In fact, there are 90 Peter Young residential facilities throughout this state. So, not only is drug treatment effective, there is a real desire, a real and substantial need throughout New York, for treatment programs that can break the shackles of addiction.
If you joined us last week, you also heard the truth about drug treatment from Father Young, from his directors and from some of his clients.
You heard the stories of the judges who have said, "I wish I could send this particular defendant to a drug treatment program. That is what they need."
So, the key to our reform plan is the restoration of judicial discretion.
Achieving meaningful reform of the Rockefeller Drug Laws requires that we give our trial judges the flexibility to impose sentences that fit the circumstances of the offense.
It should not have taken this state nearly 36 years to realize that mandatory minimum sentences are a one-size-fits-all approach that does not work and does not address the substance abuse challenges facing communities across this state.
A full listing of the components of our drug reform legislation are contained in the release that has been given to each of you, but let me, once again, clarify our position on illegal drugs.
While we believe that drug treatment is a smarter way of dealing with non-violent drug offenders, under the Assembly Majority's plan:
If you peddle drugs on school grounds or in a day care center, you will go to prison.

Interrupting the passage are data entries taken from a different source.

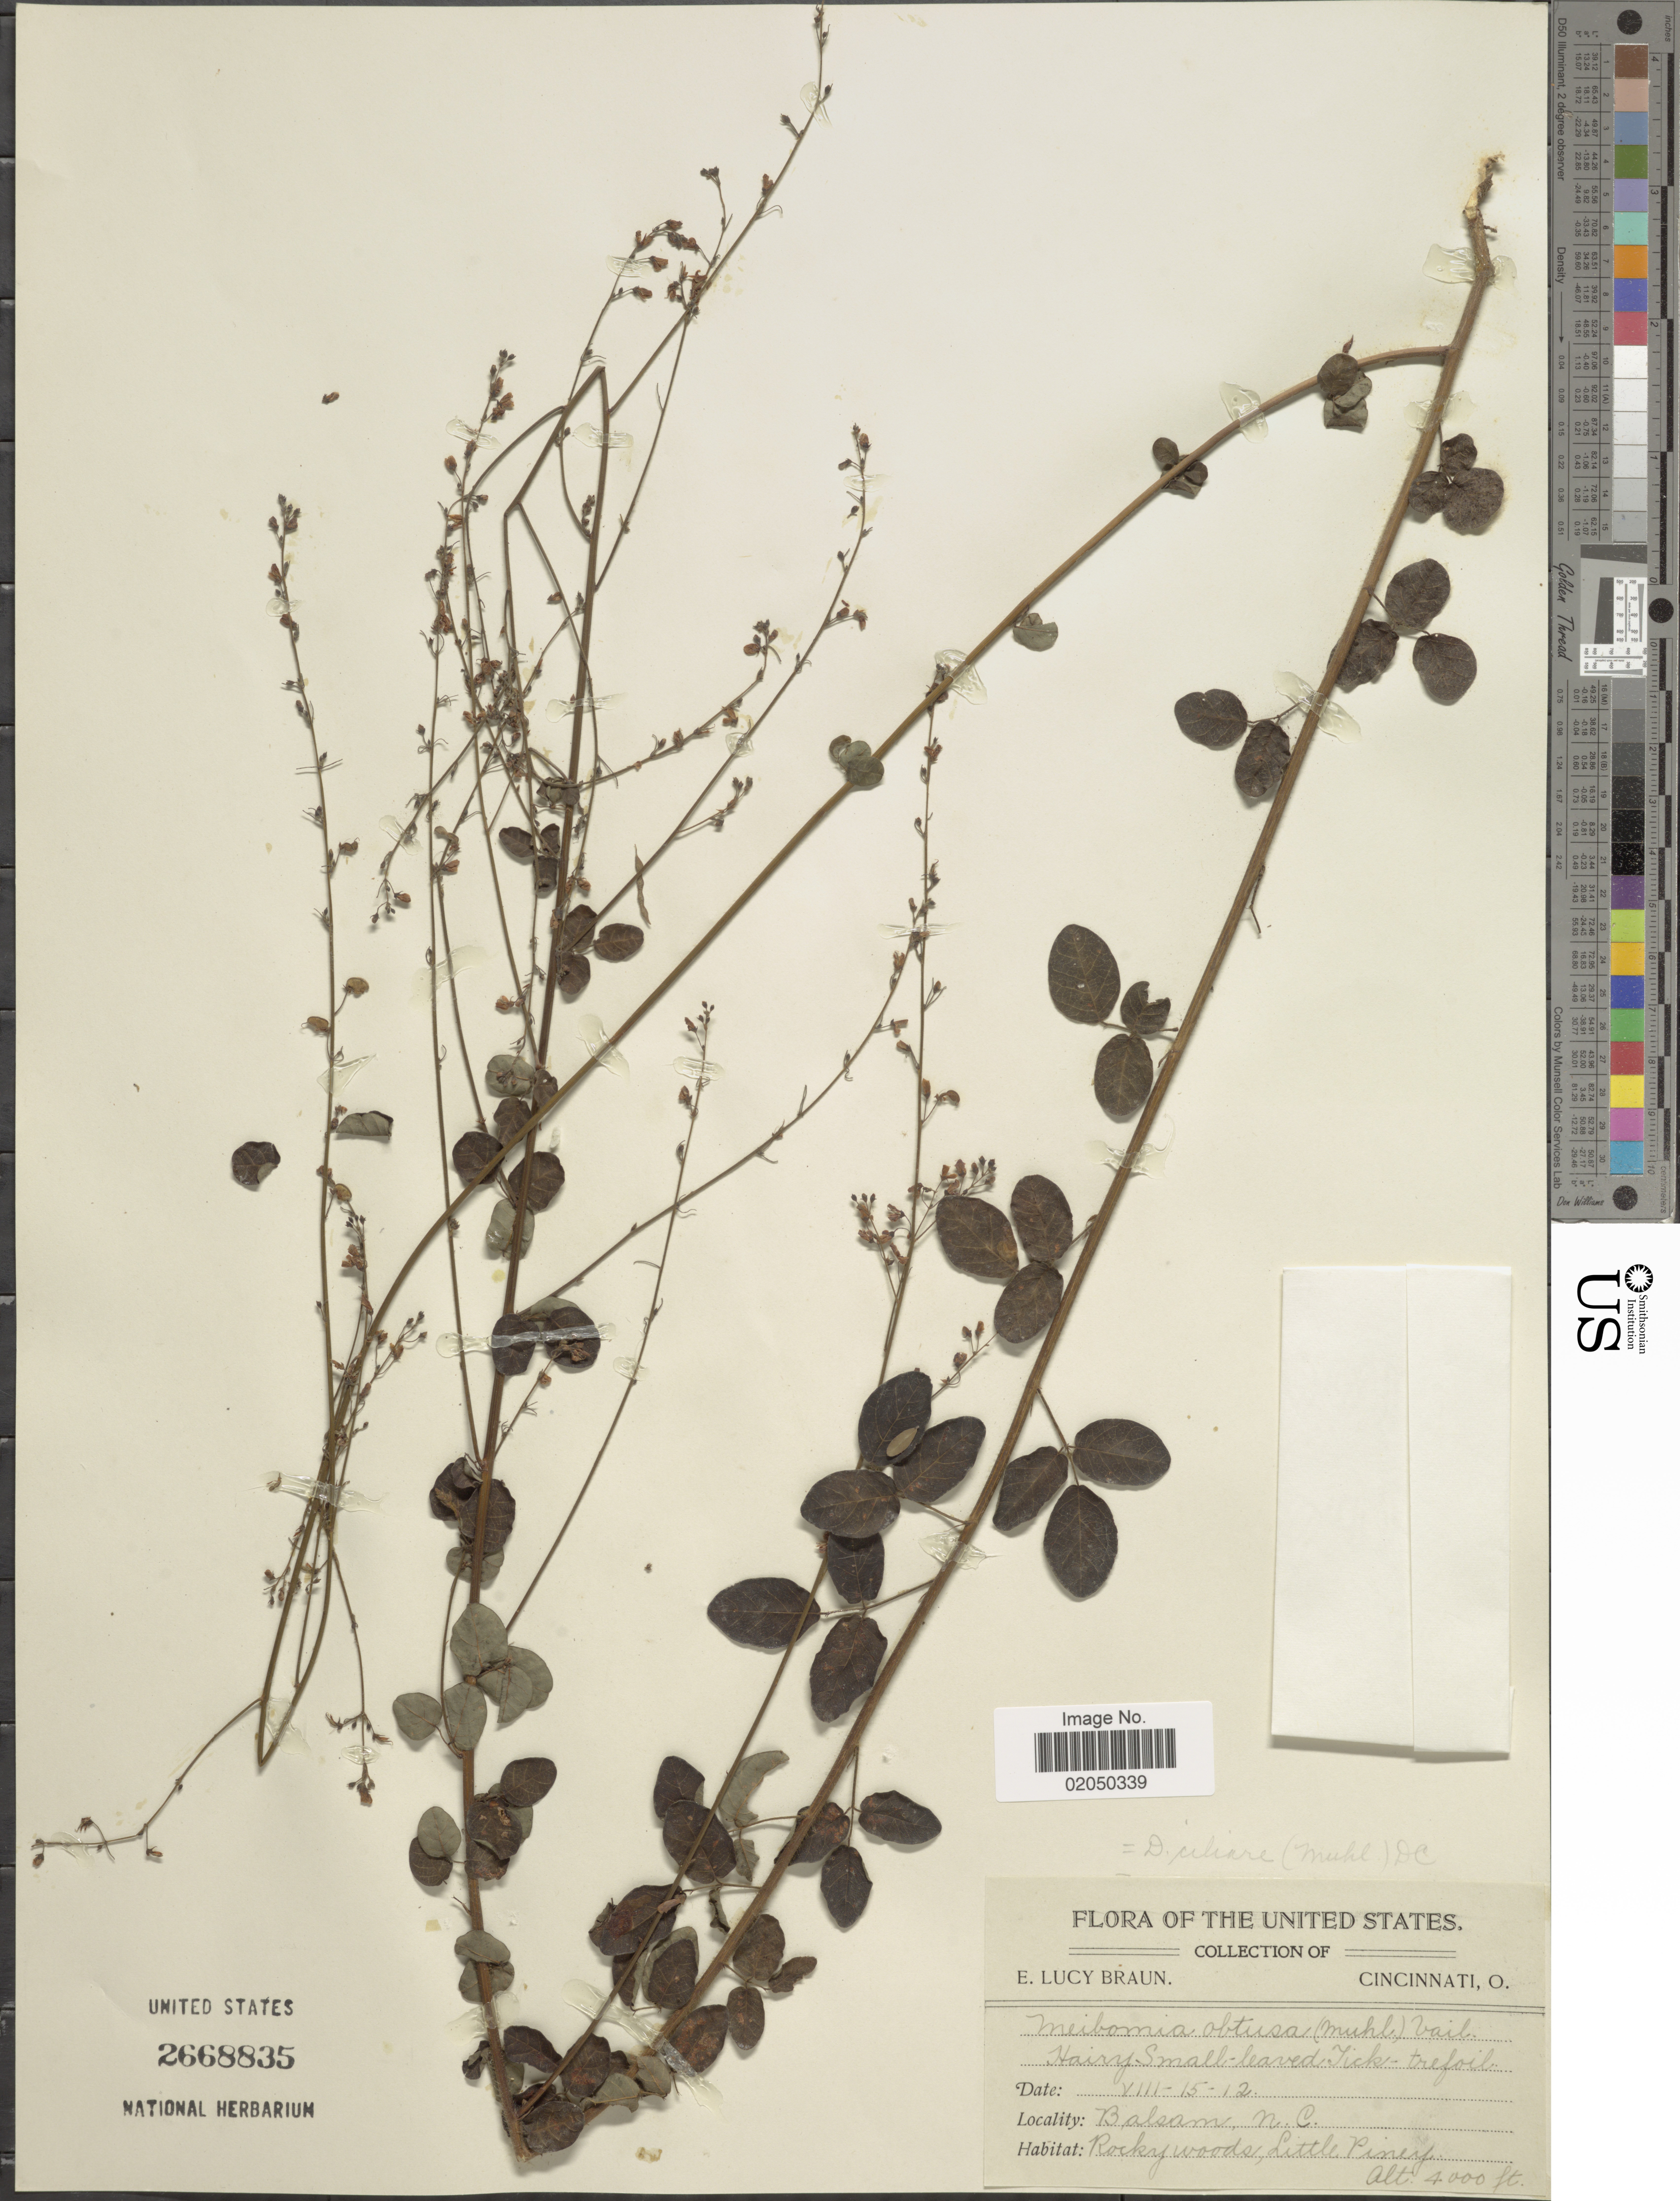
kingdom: Plantae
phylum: Tracheophyta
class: Magnoliopsida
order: Fabales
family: Fabaceae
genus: Desmodium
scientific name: Desmodium ciliare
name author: (Muhl. ex Willd.) DC.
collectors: E. L. Braun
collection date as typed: Transcribed d/m/y: 15/8/12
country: United States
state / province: North Carolina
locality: Balsam N.C.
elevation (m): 1219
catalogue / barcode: US 2668835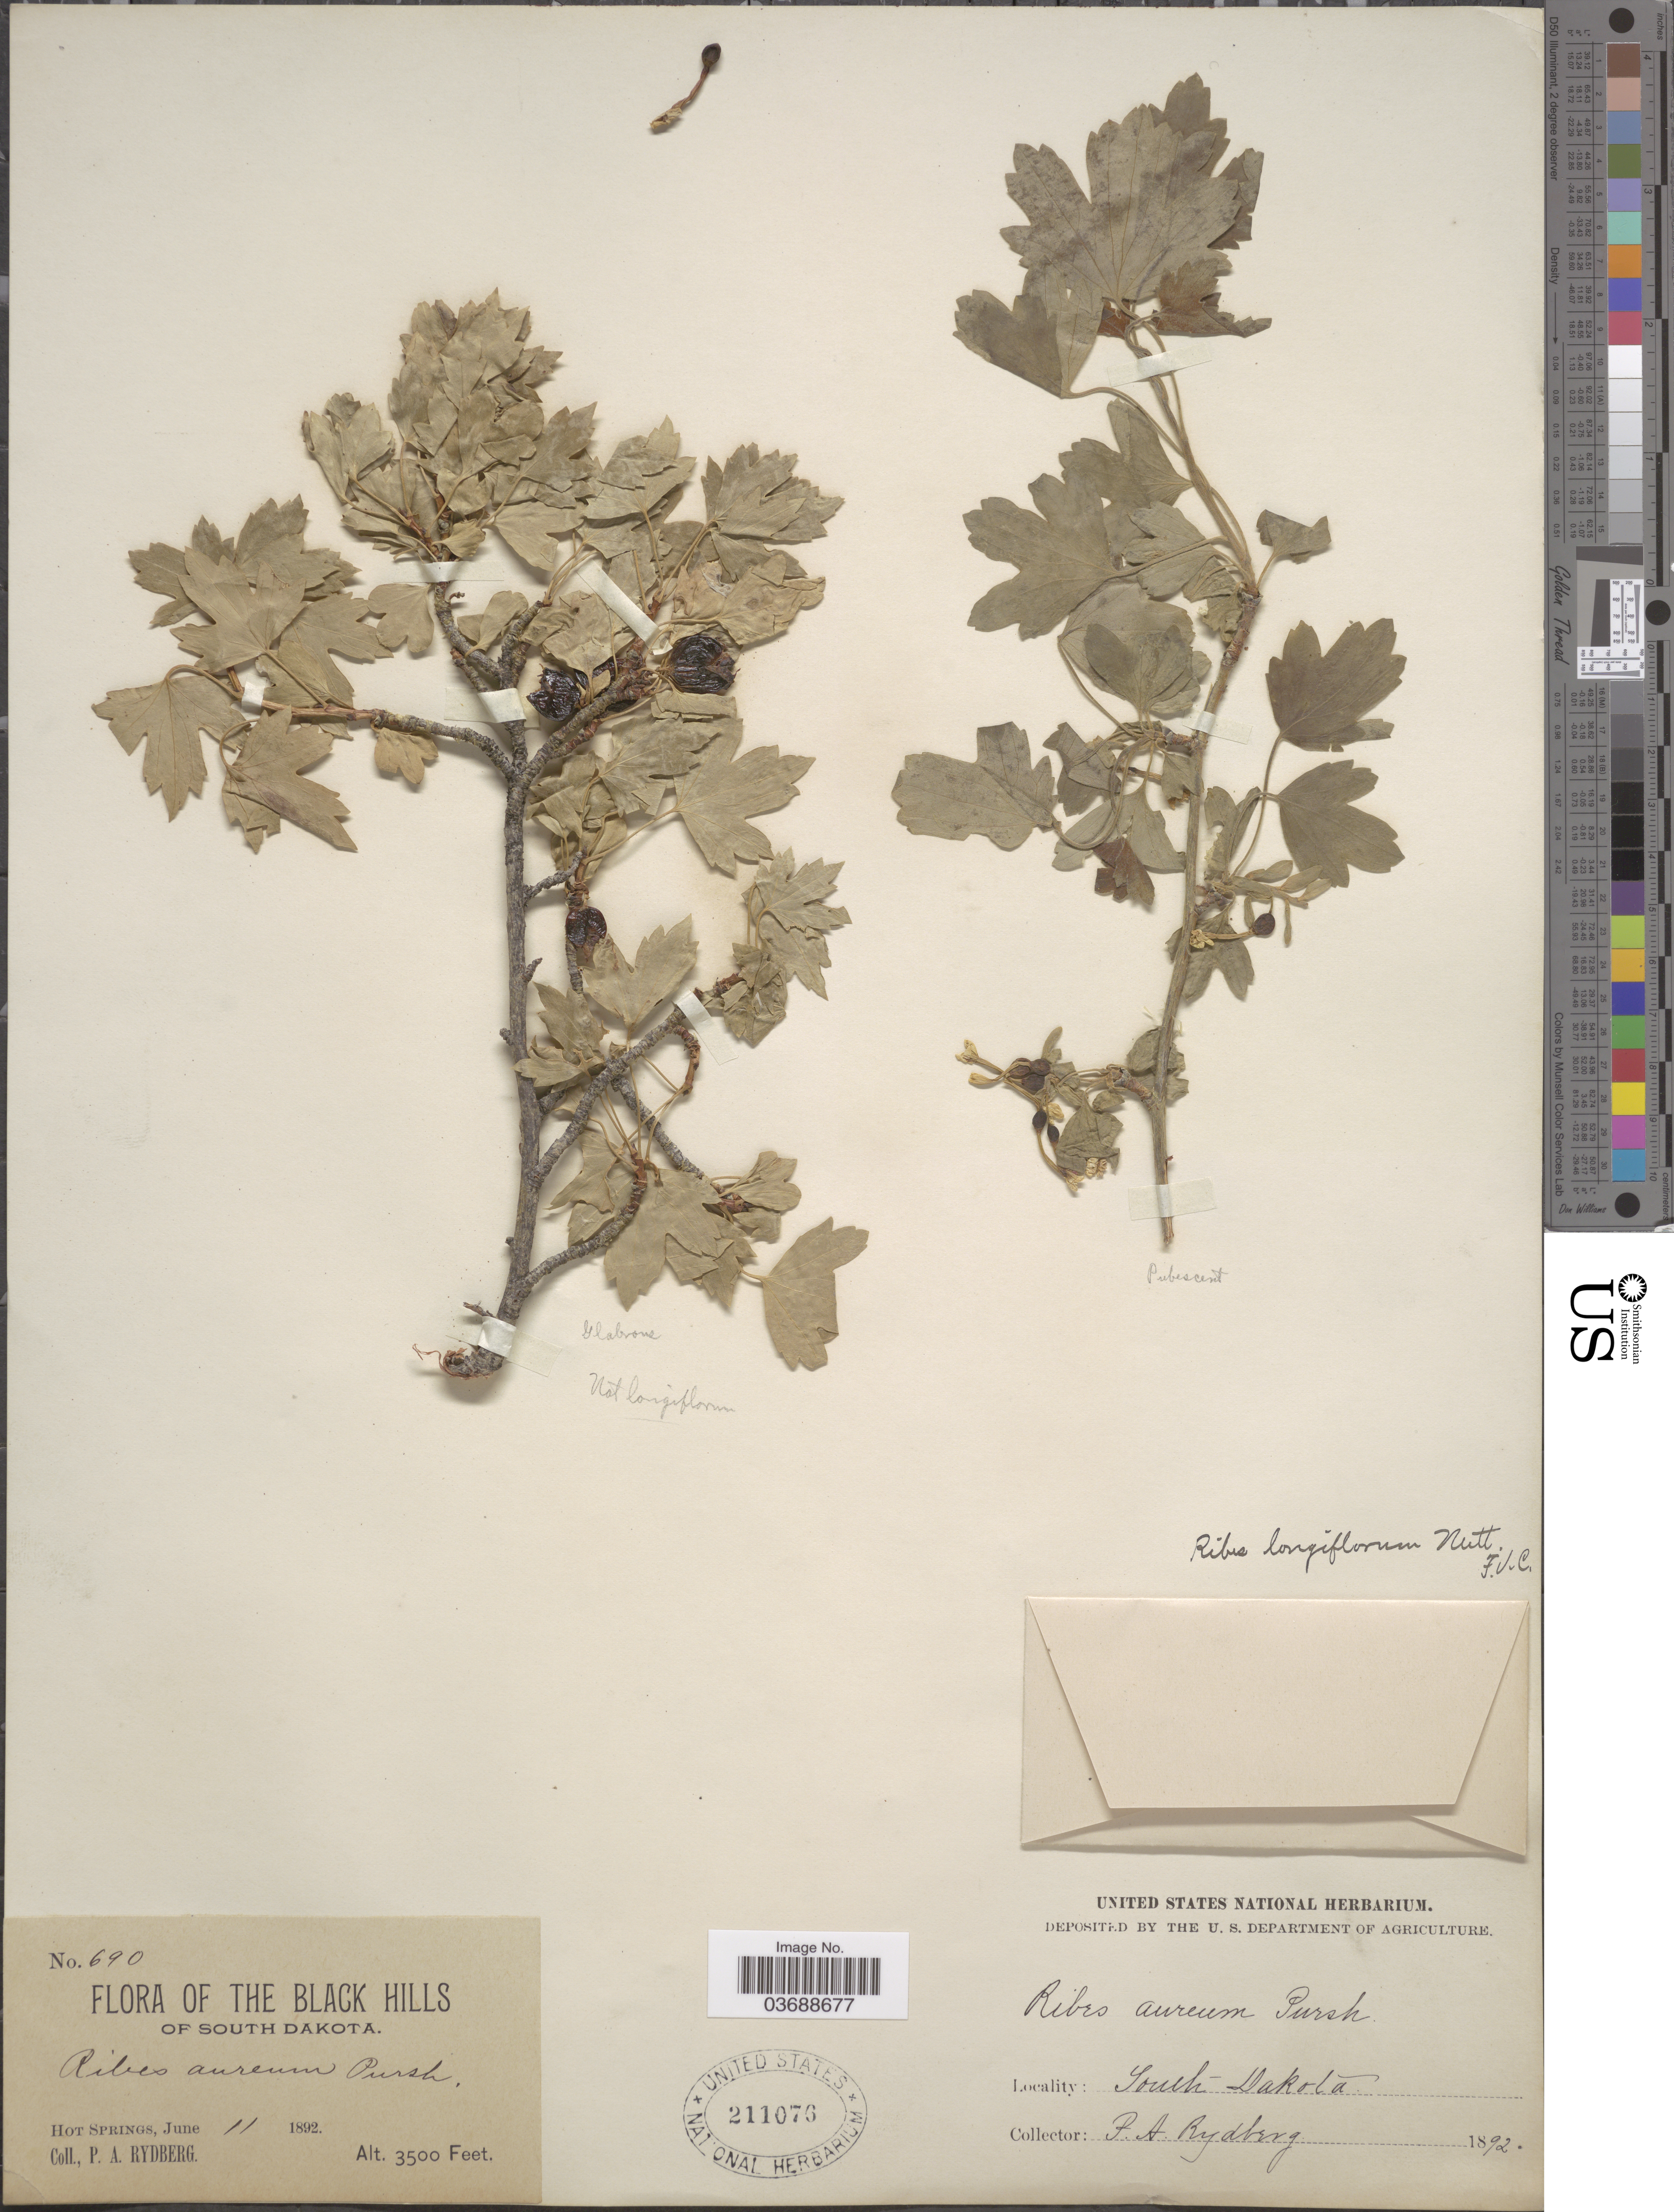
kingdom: Plantae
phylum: Tracheophyta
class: Magnoliopsida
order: Saxifragales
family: Grossulariaceae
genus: Ribes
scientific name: Ribes odoratum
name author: H.L. Wendl.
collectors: P. A. Rydberg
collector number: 690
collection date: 1892-06-11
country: United States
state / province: South Dakota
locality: The Black Hills. Hot Springs.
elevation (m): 1067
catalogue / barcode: US 211076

If you sell drugs while in possession of a loaded gun, you will go to prison.
If you are an adult who is caught selling drugs to a child, you will go to prison.
If you are the mastermind of a major drug distribution operation - a so-called kingpin - we will permanently reserve prison spaces for you.
Before I turn the microphone over to my colleague, Jeff Aubry, let me close by saying this:
Over the nearly 36 years since their enactment, the Rockefeller Drug Laws have cost New York State's taxpayers hundreds of millions - if not billions of dollars - to incarcerate thousands of low-level, non-violent drug offenders.
These men and women could have and should have received far less costly drug treatment and support, and come back to their families as productive, employed, taxpaying citizens of the state.
The cost of incarcerating a lower level, non-violent drug offender is $45,000 a year. The cost of residential drug treatment in a facility such as Father Young's, with all of its services, is in the neighborhood of $15,000 annually.
The Rockefeller Drug Laws have demonized drug users, including lower level, non-violent offenders of every creed and color, every income class and political affiliation; a population that should be helped first, not incarcerated first.
New York should do better than this. We can do better.
We cannot afford to wait another year. We should reform our drug laws now.